Strive will recruit current college students pursuing teaching degrees to provide in-person teaching experience and training, allowing it to offer its extended hours in a cost-effective manner, according to the plan it submitted to its state regulator, the SUNY Charter School Institute.

Charter schools are privately managed, publicly funded alternative schools that typically operate with a long school day and often outperform neighboring traditional public or district schools on state English and math exams.

Students at the 59-school Success Academy charter network are among the highest performers in the city and state.

Many of the charter schools have staffers who don’t belong to unions, unlike traditional public schools.

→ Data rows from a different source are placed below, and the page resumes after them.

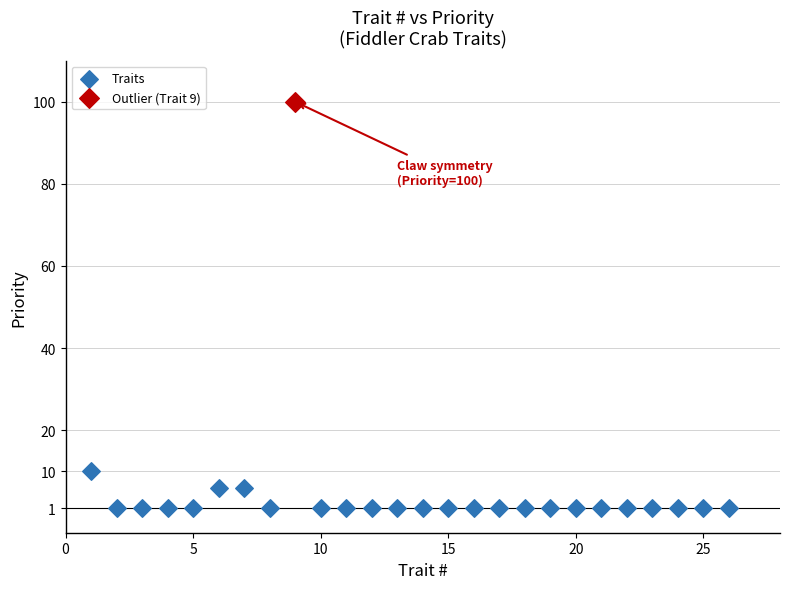

What are all the series names shown in the legend?

Traits, Outlier (Trait 9)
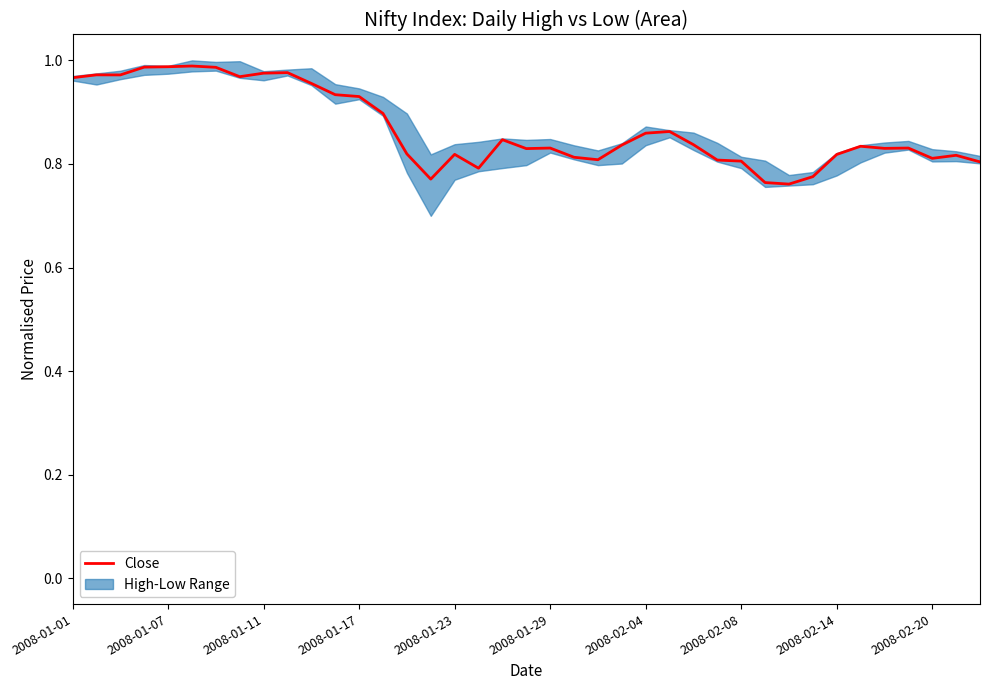

Between 27 and 2008-01-11, which is larger?

2008-01-11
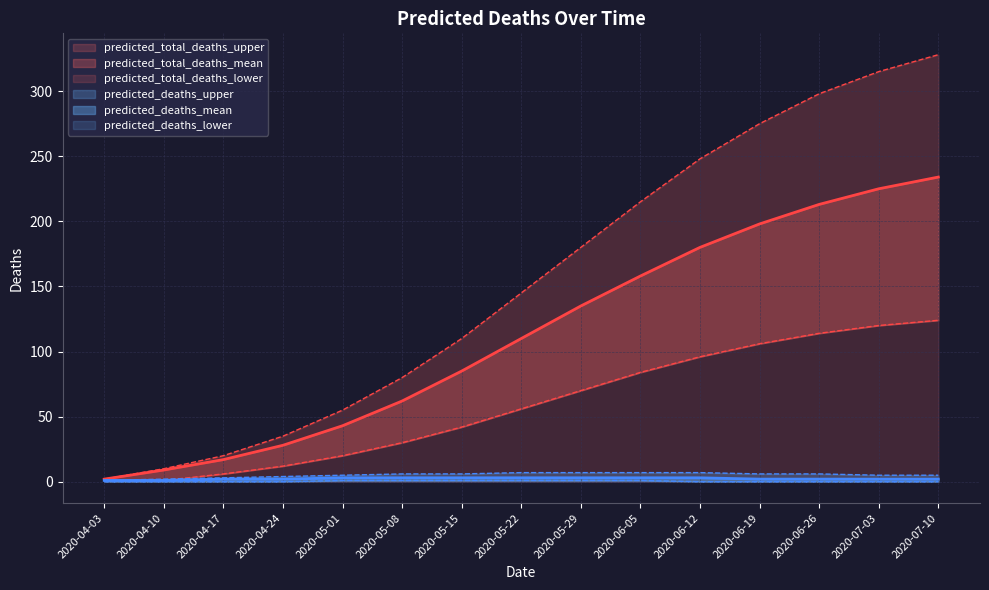

At which category is the sum across all series the highest?

2020-07-10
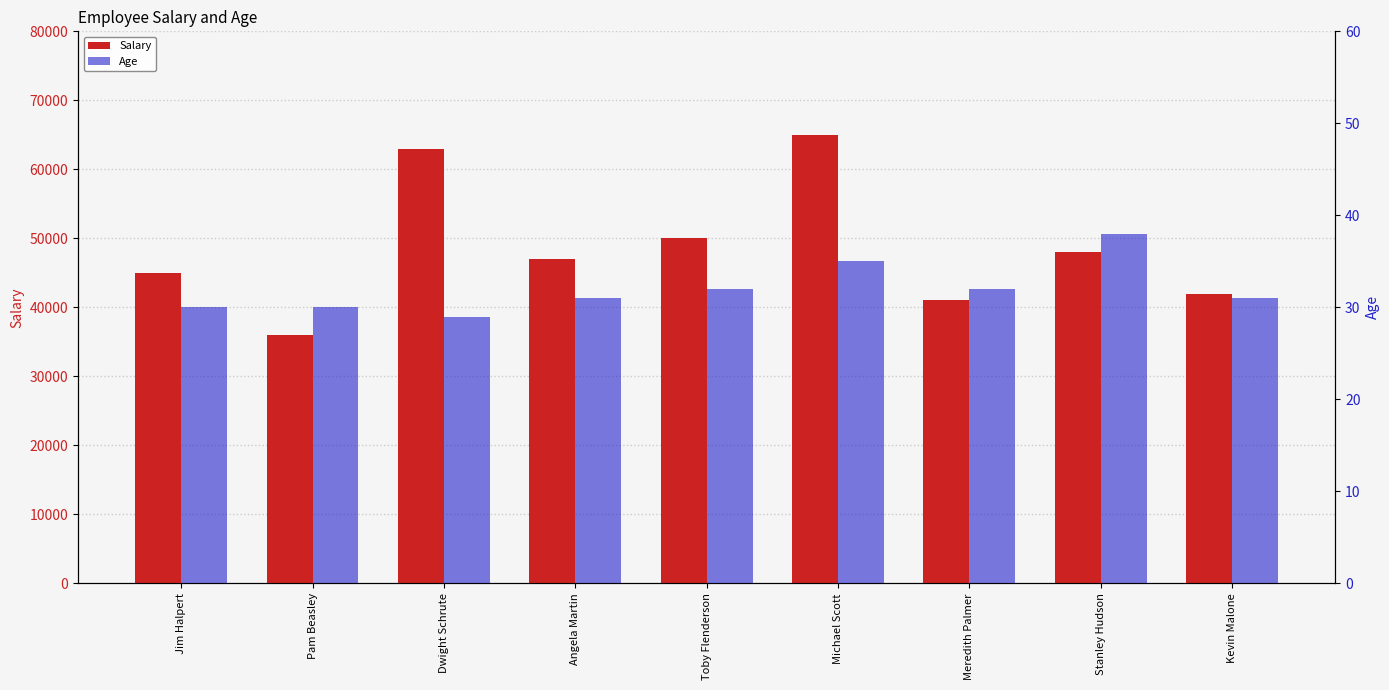

How many data points in Age are less than 31?

3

“Strive is a good program. It exactly addresses the issue that is front and center — affordability,” said Joseph Belluck, chairman of SUNY’s charter-school committee.

“This is what charter schools should be doing. It’s important to see if this kind of offering makes a difference. If it works, it’s something other schools can consider adopting.”

The proposed extended day and year school is not without controversy.

The state Education Department and Board of Regents, more closely aligned with the anti-charter school teachers’ union, objected to the extended-time-and-day charter school because they claimed its license exceeds the cap in state law on charter schools that can open in New York City.

But Belluck said SUNY’s approval is legal because it’s a transfer or revision of an existing charter school license, not creation of a new one. Under the law, SUNY has the final say on charter school applications directed to them.